Two special classes of GE crops, called ‘pharm’ and industrial chemical crops pose unique risks to public health, the environment and the economy. These GE crops are genetically engineered to produce pharmaceuticals or industrial chemicals such as plastics, detergents, vaccines, hormones, and antibodies. GE food crops that contain pharmaceuticals or industrial chemicals are of great concern because they contain compounds not intended and often not safe for general human consumption. This combined with the many opportunities for contamination of the food supply make these crops arguably the most dangerous of all genetically engineered crops.
Inadequacy of Existing GE Regulations
The federal government has implemented neither mandatory environmental or human safety testing requirements for any GE crops nor labeling regulations for seeds or food. Biotechnology companies are permitted to determine what, if any, safety studies are performed and how they are conducted. The locations of thousands of open-air field trials of experimental crop varieties are unknown, and the National Academy of Science and the Inspector General for the U.S. Department of Agriculture have raised grave concerns about the inadequacy of the oversight of these field trials.
Importance of California
As the country’s largest producer of both conventional and organic crops, California is firmly at the center of the growing debate over GE. Although GE crops comprise very little of the state’s agricultural acreage, many of California’s most common crops are currently being field tested throughout the state. As of October 2006, there were 1,294 issued field trial permits for 48 crops in California alone, including lettuce, strawberries, wine grapes, rice, tomatoes, walnuts and more.
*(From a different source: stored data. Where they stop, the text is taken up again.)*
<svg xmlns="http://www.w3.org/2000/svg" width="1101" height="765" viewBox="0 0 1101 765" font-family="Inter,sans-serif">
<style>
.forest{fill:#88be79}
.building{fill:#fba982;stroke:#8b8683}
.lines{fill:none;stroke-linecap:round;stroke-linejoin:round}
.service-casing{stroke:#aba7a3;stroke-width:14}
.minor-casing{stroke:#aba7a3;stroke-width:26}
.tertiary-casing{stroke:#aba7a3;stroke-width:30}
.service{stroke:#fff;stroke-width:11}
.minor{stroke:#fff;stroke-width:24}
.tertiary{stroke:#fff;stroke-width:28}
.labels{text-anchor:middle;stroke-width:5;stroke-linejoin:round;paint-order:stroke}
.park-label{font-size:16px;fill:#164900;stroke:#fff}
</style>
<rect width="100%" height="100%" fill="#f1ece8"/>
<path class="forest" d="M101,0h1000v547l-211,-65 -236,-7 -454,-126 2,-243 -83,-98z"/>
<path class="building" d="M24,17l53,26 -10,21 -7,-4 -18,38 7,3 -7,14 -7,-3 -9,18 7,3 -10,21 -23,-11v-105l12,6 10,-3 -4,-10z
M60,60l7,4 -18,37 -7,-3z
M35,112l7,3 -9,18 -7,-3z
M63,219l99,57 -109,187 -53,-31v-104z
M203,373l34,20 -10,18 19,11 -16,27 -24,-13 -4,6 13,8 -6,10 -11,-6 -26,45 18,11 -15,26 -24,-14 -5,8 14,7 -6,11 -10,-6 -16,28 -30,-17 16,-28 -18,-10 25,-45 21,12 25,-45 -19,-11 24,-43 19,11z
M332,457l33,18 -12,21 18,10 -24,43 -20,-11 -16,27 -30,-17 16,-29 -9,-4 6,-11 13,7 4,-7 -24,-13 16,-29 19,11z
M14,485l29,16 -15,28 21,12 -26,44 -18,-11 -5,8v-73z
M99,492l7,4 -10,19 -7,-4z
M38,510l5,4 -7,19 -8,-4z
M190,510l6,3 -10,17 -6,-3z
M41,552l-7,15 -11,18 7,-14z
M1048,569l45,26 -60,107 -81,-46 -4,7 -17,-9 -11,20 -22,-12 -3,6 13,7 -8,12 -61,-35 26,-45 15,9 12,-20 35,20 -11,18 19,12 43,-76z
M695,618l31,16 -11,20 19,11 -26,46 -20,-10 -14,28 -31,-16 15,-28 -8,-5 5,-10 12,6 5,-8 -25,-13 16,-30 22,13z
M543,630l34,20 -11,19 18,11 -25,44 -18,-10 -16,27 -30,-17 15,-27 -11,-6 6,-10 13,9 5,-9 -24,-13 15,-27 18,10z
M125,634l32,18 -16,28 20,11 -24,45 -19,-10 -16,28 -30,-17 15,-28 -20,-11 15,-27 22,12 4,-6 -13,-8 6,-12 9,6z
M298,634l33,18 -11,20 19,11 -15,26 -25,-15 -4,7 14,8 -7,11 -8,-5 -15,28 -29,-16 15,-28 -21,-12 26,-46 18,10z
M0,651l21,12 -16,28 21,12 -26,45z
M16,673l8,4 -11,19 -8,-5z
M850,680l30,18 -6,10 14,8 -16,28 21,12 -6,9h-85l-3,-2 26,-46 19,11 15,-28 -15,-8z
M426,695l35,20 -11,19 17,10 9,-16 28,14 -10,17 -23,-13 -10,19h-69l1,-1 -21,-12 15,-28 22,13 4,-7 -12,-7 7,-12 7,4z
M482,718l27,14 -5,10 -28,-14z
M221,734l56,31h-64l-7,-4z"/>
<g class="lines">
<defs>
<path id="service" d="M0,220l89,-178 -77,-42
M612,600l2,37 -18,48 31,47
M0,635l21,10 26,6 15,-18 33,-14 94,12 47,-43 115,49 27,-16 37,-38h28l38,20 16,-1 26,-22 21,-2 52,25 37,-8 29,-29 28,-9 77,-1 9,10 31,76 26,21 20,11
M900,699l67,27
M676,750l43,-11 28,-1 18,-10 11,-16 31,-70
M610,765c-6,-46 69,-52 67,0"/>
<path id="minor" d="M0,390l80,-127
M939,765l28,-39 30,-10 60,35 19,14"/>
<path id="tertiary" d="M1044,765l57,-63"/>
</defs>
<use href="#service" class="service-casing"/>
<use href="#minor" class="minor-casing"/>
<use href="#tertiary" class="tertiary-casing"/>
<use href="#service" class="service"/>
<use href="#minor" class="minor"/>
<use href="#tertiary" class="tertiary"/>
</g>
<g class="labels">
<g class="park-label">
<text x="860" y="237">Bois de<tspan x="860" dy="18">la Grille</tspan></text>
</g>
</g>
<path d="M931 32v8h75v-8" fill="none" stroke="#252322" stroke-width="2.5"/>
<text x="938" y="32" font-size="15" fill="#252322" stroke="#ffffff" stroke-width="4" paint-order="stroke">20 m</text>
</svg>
The potential introduction of GE versions of common California crops has raised concerns among farmers, both organic and conventional, about contamination of their products and loss of critical markets. An herbicide resistant GE variety of one of California’s main exports, rice, had been federally approved for market but not yet produced commercially due to widespread consumer rejection. The State of California has no policies dealing with GE crops.
Beginning in 2004, several California counties and cities moved to fill the federal and state regulatory shortcomings by enacting precautionary local ordinances restricting GE crop production, arguing that local governments have the right to protect their economies, public health and ecosystems. In response, in the 2005/06 legislative session, powerful biotechnology industry and agricultural interests introduced a bill that would have pre-empted local authority over seed and crop restrictions. Though this attempt failed due to a groundswell of opposition from public interest organizations, citizens, and elected officials around the state, it dramatically underscored the need to enact effective state policies that address the widespread concerns over genetic engineering in agriculture.
Recommendations for California
The Genetic Engineering Policy Alliance believes it is essential and timely to enact California policy that protects farmers, consumers and the environment from certain risks inherent in GE agriculture. Because the technology involves living organisms that reproduce and spread through the environment, and can thus contaminate non-GE plants, farmers and the public should know where they are grown and what seeds and plants contain GE material. Because some consumers prefer to not eat GE foods, and since most consumers want to know if GE ingredients are present in their food, they should have access to information about what foods contain GE ingredients. Because there are likely to be unforeseen consequences of this relatively new technology for farmers, consumers and the environment, there should be remedies in place to clarify the burden of liability. Finally, some classes of GE crops are simply too risky and should be prohibited.